14th Mar 2019
What is the best way to travel with a dual passport?
Author: Ben Hocking
What is the best way to travel with a dual passport?

Lee is travelling to the USA with a dual passport and wants to know the best approach to minimise his time at the airport.


Q. Lee
I am hoping to visit the USA next year. While I can/should use my Aussie passport to leave Australia, if I want to avoid the longer wait and standing up when I arrive, I’d rather enter with my US passport (especially with the tighter, more suspicious Trump Government). I would then do the opposite returning.

However, that means that I will have an Aussie passport showing that I left Australia, but never landed anywhere when I return to Australia. The opposite would be that I arrive in the US with the US passport, not having left any place to arrive in the USA!

The last time I did the trip, I believe that’s what I did, and showed both passports at all airports. What do you think?

A. Having dual citizenship is a great bonus for a traveller, but there are important protocols that you should know and follow.

Dual citizens should always use the same passport to enter and exit a country. According to Australia’s Department of Foreign Affairs and Trade’s Smart Traveller service, all Australians, including dual nationals, should leave and enter Australia on their Australian passport.

If you are entering the USA, you can use your US passport – but you should then also use it when you are leaving that country.

International airlines have a legal obligation to ensure passengers have appropriate documentation for Australia – and for Australian citizens that means a passport. So, ensure that you always carry both passports with you when you travel.

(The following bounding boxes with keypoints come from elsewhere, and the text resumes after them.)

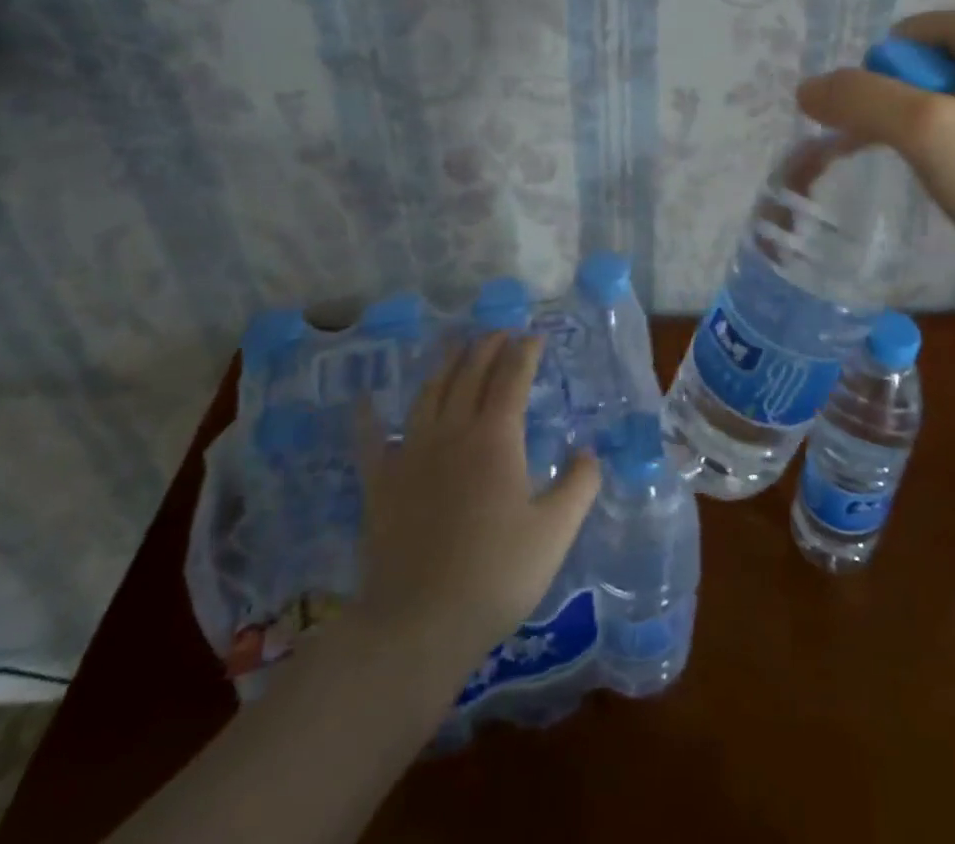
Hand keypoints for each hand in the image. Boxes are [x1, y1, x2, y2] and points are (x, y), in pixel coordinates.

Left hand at [351, 333, 599, 674]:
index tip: (534, 336)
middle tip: (499, 332)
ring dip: (445, 364)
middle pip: (470, 374)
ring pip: (429, 393)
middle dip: (487, 347)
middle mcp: (452, 431)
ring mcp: (411, 453)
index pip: (512, 378)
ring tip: (455, 345)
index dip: (524, 352)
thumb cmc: (496, 574)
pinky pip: (371, 439)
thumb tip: (589, 451)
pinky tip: (364, 400)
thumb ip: (579, 485)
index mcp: (496, 437)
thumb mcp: (555, 532)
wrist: (419, 623)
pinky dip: (368, 416)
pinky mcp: (380, 482)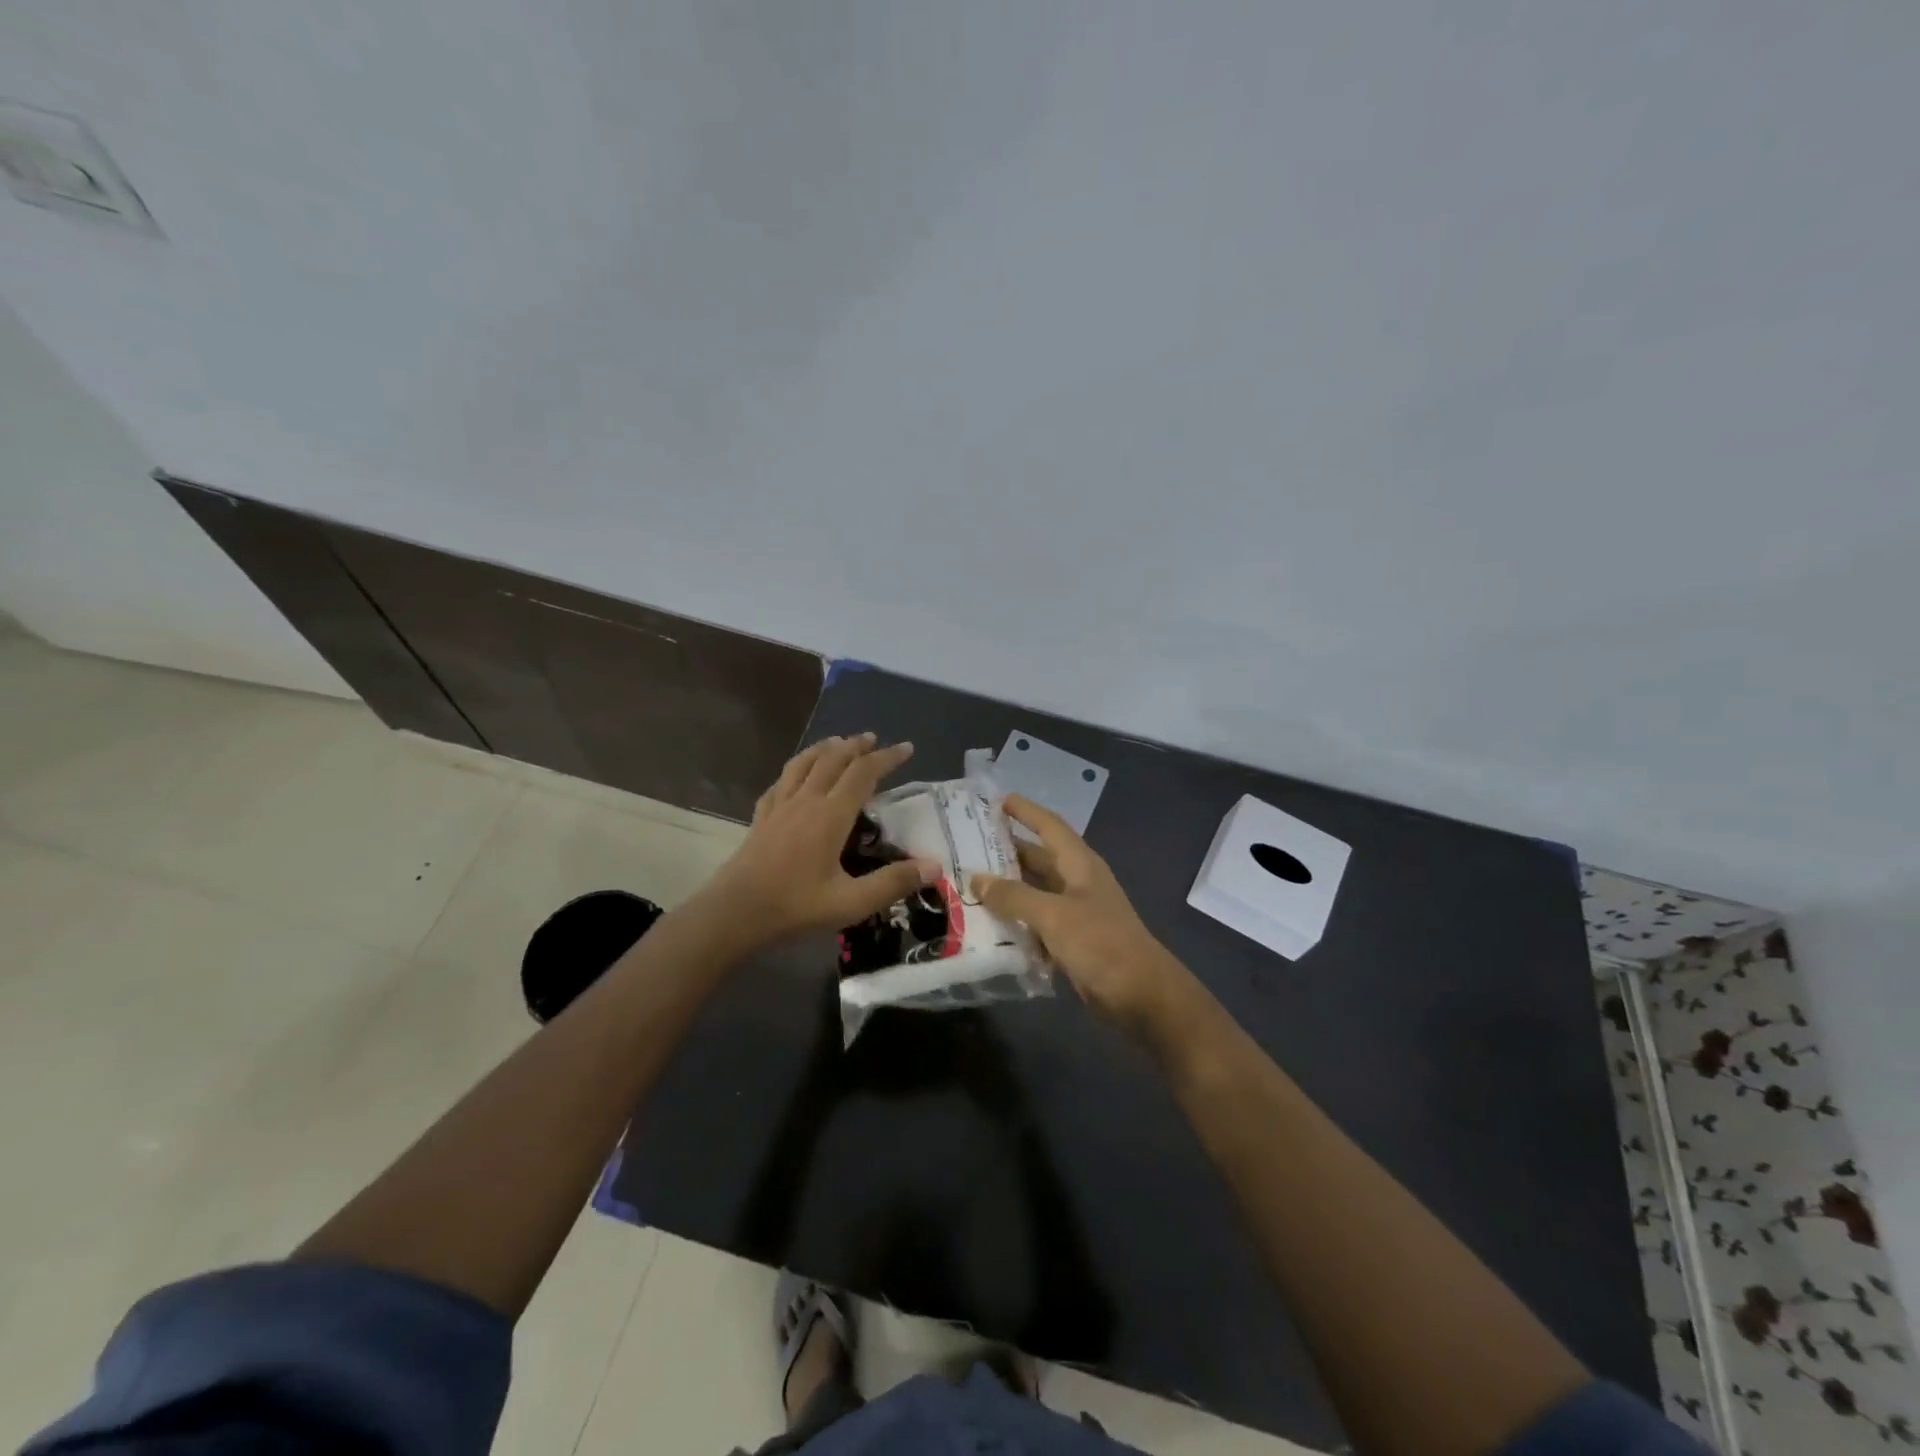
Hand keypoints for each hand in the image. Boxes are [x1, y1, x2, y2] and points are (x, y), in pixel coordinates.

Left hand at [701, 734, 935, 948]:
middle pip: (833, 759)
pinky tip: (795, 776)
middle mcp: (806, 800)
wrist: (735, 912)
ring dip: (825, 748)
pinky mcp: (761, 817)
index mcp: (831, 815)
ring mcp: (780, 806)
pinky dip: (795, 769)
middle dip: (857, 745)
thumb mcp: (851, 902)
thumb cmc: (795, 906)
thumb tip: (935, 866)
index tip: (907, 748)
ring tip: (838, 742)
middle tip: (874, 739)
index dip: (887, 757)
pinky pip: (781, 782)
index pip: (864, 773)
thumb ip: (893, 883)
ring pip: (804, 763)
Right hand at [971, 794, 1192, 1036]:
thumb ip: (1014, 896)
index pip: (1049, 826)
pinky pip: (1037, 923)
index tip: (996, 800)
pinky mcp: (1071, 941)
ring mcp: (1075, 913)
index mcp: (1079, 864)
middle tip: (967, 845)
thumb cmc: (1101, 944)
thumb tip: (977, 878)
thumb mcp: (1054, 915)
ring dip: (1007, 889)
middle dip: (1006, 851)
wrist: (1141, 996)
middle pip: (1038, 858)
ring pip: (1034, 892)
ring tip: (968, 883)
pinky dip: (1016, 921)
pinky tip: (988, 925)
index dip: (1025, 811)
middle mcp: (1077, 882)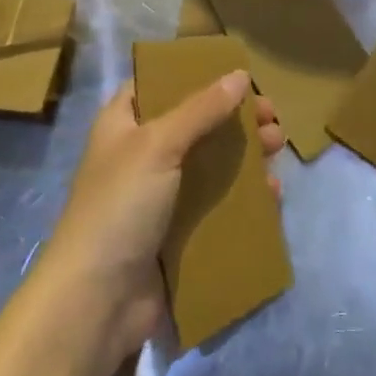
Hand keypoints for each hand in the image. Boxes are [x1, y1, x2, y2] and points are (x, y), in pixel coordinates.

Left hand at [39, 72, 283, 364]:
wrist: (96, 303)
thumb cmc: (120, 206)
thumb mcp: (158, 144)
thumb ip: (201, 109)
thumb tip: (240, 75)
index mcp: (124, 122)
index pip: (160, 83)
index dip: (196, 74)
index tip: (237, 71)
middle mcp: (141, 153)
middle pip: (195, 123)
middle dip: (234, 117)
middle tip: (271, 115)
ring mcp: (160, 196)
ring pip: (210, 164)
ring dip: (245, 154)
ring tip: (279, 147)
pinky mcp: (178, 233)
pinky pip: (217, 205)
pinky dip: (244, 196)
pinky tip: (271, 193)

If you are travelling to countries other than the USA, you can choose whichever passport you think is best to use in that country. Do some research to find out what visa fees might apply to each nationality, or if there are any likely difficulties or restrictions that might apply, and choose accordingly.

Be aware that if you encounter any difficulties while travelling outside the countries for which you hold citizenship, the passport you have entered the country on will determine who you should turn to for any consular advice or assistance.

More information: www.smartraveller.gov.au

Have you encountered any passport problems when you have been travelling?



    To make a comment, please register or login
    Cowboy Jim
    16th Mar 2019
    Ben's answer is right on the money. That is the way it works for me in Europe. Have a European passport and an Aussie one. Leave here on Aussie, enter Europe with theirs and avoid all those stamps you would get in your Aussie one and thus the passports have more pages for visas you cannot avoid. Most visas now use a full page and then half a page for entry and departure. Just remember to put in the correct nationality when having to fill in immigration forms.
    16th Mar 2019
    I've had dual UK/Aussie citizenship since the 1980s and always use by British passport to enter the UK but my Aussie one to come home and I've never had a problem. I always put my citizenship, on any forms, as Australian too and have never been questioned. My UK passport used to be useful for Europe as I could travel freely - how much longer, I wonder?
    Cowboy Jim
    16th Mar 2019
    For holiday makers it will make no difference, permanent stayers and work permits will be different altogether. That is what Brexit is all about - nothing to do with holidaying Aussies. People try to keep the cheaper workers out of the UK as locals are struggling getting a job - look at the areas in favor of Brexit.
    16th Mar 2019
    It's handy to have a UK passport in South America. No entry fee when you enter Chile ($100+ for Aussie), and you don't need a visa to pop over the border from Argentina to Brazil at Iguaza Falls. My wife (Aussie) stayed in the car & nobody worried - it seems to be accepted practice but I guess only works if you are in Brazil for just a few hours.